**WHAT TO WORK ON:**
Reproduce the text of every entry below verbatim, omitting the pictures.
○ ○ ○ ○
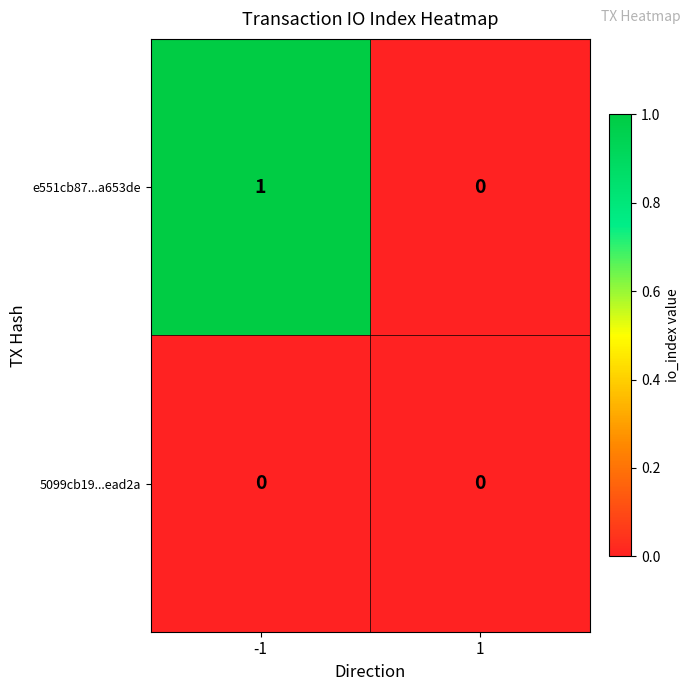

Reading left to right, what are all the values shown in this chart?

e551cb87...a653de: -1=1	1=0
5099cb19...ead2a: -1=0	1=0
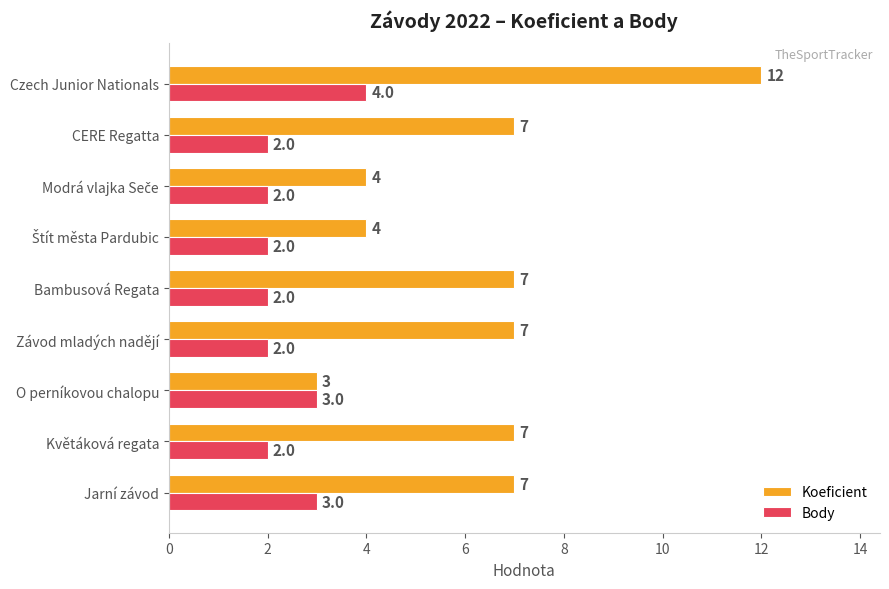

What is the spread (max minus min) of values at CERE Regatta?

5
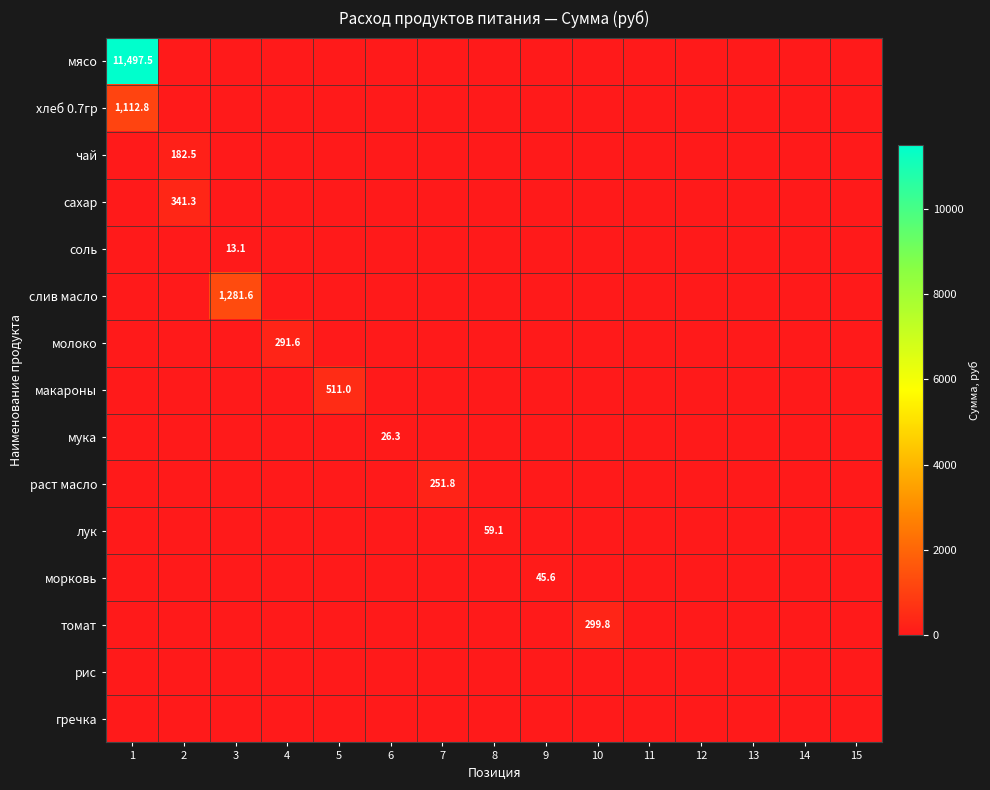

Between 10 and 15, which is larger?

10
○ ○ ○ ○
**OUTPUT FOR THIS TASK:**
Reading left to right, what are all the values shown in this chart?

e551cb87...a653de: -1=1	1=0
5099cb19...ead2a: -1=0	1=0

What is the spread (max minus min) of values at CERE Regatta?

5

Between 10 and 15, which is larger?

10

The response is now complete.